3
votes

In Google cloud platform - Dataflow, when streaming unbounded PCollection (say from PubSub topic using PubSubIO), is there an efficient way to start and stop the beam pipeline in Dataflow? (Example running at start of day and ending at end of day) Is the only way to have a scheduler to have a Cron App engine service and to start the above pipeline job and then stop the job? Just looking at if there are any other options out there.

Also, in case if I choose windowing for the unbounded PCollection(say from PubSub), is there a way to have the files written in a configurable directory say. hourly directory for every window?
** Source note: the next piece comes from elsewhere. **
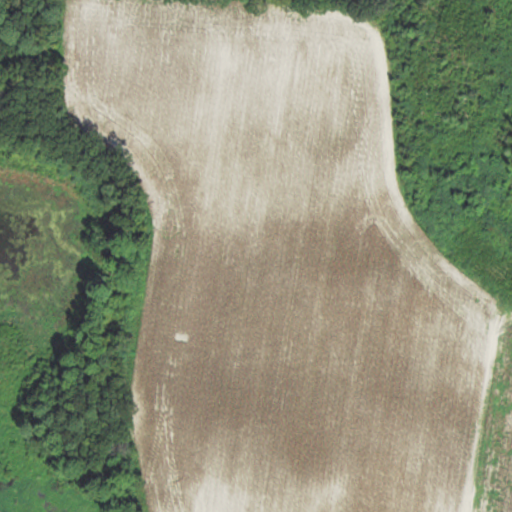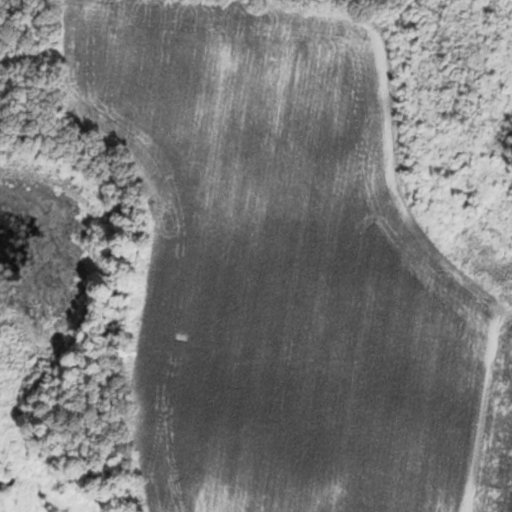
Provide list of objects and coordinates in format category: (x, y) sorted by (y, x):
crop: (289, 269)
I see it creates one file for every window.

2

2 Answers

3
votes

I agree with Pablo that Airflow (and Cloud Composer from the GCP side) is a good choice for the first part of your question.

Regarding the second part of your question, you can see the Google-Provided Dataflow Template for streaming pipeline from Cloud Pub/Sub to Google Cloud Storage files, you can easily create hourly directories by setting the outputDirectory to gs:///YYYY/MM/DD/HH/ and it will automatically replace YYYY, MM, DD and HH for the values of the interval window.

If you need to adapt this template to your specific needs, you can check the source code of the template.

1
votes

You should check out Apache Airflow (incubating), which is a new project donated by AirBnB, and which allows to schedule workflows, among of which Apache Beam is supported as well.